## Given passage
___
- Born: Barbara Joan Poses August 2, 1933 New York City, U.S.
- Died: June 1, 2018 (aged 84) New York City, U.S.
- Education: Dalton School Radcliffe College
- Occupations: Food columnist; cookbook author;
- Spouse: Ernest Kafka
- Parent(s): Jack I. Poses Lillian Shapiro Poses

= Barbara Kafka =

American food writer (1933–2018)

Barbara Kafka (August 2, 1933 – June 1, 2018) was an American food columnist and cookbook author.

==Biography==
Born Barbara Joan Poses in Manhattan, she was the only child of Lillian Shapiro Poses and Jack I. Poses. Her mother was the first woman to graduate from the New York University School of Law who worked for several New Deal agencies under FDR. Her father was one of the founders of Brandeis University, the founder and president of perfume manufacturer Parfums D’Orsay and the vice chair of the New York City Board of Higher Education.

Kafka attended Radcliffe College after graduating from the Dalton School. While at Radcliffe, she met Ernest Kafka, whom she married. When he went to medical school in St. Louis, she went with him and worked editing medical journals. When they returned to New York, she began working as an editor at Mademoiselle. It is because Leo Lerman suggested she write and the fact he networked with Allene Talmey of Vogue that she became a food writer.
___
## Material shown
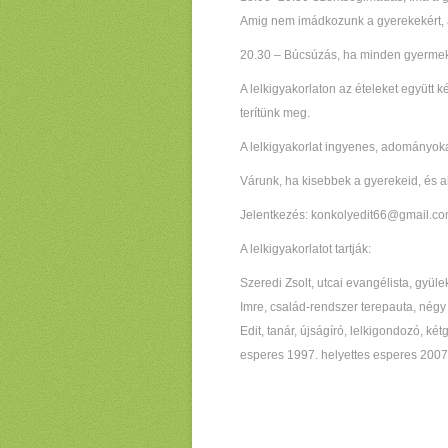
Amig nem imádkozunk a gyerekekért, a
20.30 – Búcsúzás, ha minden gyermeké
A lelkigyakorlaton az ételeket együtt ké
terítünk meg.
A lelkigyakorlat ingyenes, adományok
Várunk, ha kisebbek a gyerekeid, és ak
Jelentkezés: konkolyedit66@gmail.c
A lelkigyakorlatot tartják:
Szeredi Zsolt, utcai evangélista, gyü
Imre, család-rendszer terepauta, nég
Edit, tanár, újságíró, lelkigondozó, k
esperes 1997. helyettes esperes 2007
___
## Questions on the material
1 - According to the Barbara Kafka article, at which magazine did Kafka work as an editor after returning to New York?
2 - From the Barbara Kafka article, extract the passage from "- Died: June" to "of Higher Education.".
3 - Write the next part of the Barbara Kafka article, starting after its final sentence.
You can do this without the listing.

## Answers by item number
1 - Mademoiselle.

2 -
- Died: June 1, 2018 (aged 84) New York City, U.S.
- Education: Dalton School Radcliffe College
- Occupations: Food columnist; cookbook author;
- Spouse: Ernest Kafka
- Parent(s): Jack I. Poses Lillian Shapiro Poses

= Barbara Kafka =

American food writer (1933–2018)

Barbara Kafka (August 2, 1933 – June 1, 2018) was an American food columnist and cookbook author.

==Biography==
Born Barbara Joan Poses in Manhattan, she was the only child of Lillian Shapiro Poses and Jack I. Poses. Her mother was the first woman to graduate from the New York University School of Law who worked for several New Deal agencies under FDR. Her father was one of the founders of Brandeis University, the founder and president of perfume manufacturer Parfums D’Orsay and the vice chair of the New York City Board of Higher Education.

3 -
Because of their love of art, the Kafka would spend the summer in Provincetown, Massachusetts which was called "Summer Center of Abstract Expressionism."

She died at her home in Manhattan due to complications from Parkinson's.

==Career==
She has been described as a “sometimes pugnacious cookbook author.’. Despite never using a microwave until 1984, she championed their use. Her first book on the subject, The Microwave Gourmet was published in 1987. Other titles included The Opinionated Palate: Passions and Peeves on Eating and Food in 1992, in 1995 Roasting: A Simple Art and in 2011, The Intolerant Gourmet: Glorious Food Without Gluten & Lactose.

===Awards and honors===
The James Beard Foundation bestowed upon her the Cookbook Hall of Fame award as well as its Lifetime Achievement Award.